[ofa-general] [RFC] XRC -- make receiving XRC QP independent of any one user process

Fri Dec 21 00:31:59 PST 2007

On Thursday 20 December 2007 18:24, Tang, Changqing wrote:
>        If I have a MPI server processes on a node, many other MPI client processes will dynamically
> connect/disconnect with the server. The server use same XRC domain.
> 
>         Will this cause accumulating the "kernel" QP for such application ? we want the server to run 365 days
> a year.

Yes, it will.  I have no way of knowing when a given receiving XRC QP is no longer needed -- 
except when the domain it belongs to is finally closed.

I don't see that adding a userspace "destroy" verb for this QP will help:

The only one who actually knows that the XRC QP is no longer required is the userspace process which created
the QP at the remote end of the RC connection of the receiving XRC QP.

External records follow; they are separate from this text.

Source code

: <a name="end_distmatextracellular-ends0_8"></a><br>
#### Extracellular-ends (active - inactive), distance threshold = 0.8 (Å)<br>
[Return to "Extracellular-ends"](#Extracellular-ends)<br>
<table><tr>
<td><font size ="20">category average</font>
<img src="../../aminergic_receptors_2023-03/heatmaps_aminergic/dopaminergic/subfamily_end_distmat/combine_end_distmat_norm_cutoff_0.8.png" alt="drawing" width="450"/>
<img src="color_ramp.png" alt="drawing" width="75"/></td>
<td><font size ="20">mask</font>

This remote process can only send a request to destroy the QP to some local process (via its own private protocol).
However, you pointed out that the process which originally created the QP may not be around any more (this was the
source of the problem which led to the RFC in this thread) -- and sending the destroy request to all the remote
processes on that node which it communicates with is REALLY ugly.

I'm not familiar with MPI, so this may be a silly question: Can the MPI server process create a 
new domain for each client process, and destroy that domain when the client process is done
(i.e., is this MPI server process a supervisor of resources for distributed computations 
(but is not a participant in these computations)?).

(Actually, what I'm asking -- is it possible to allocate a new XRC domain for a distributed computation, and destroy
that domain at the end of that computation?)

-- Jack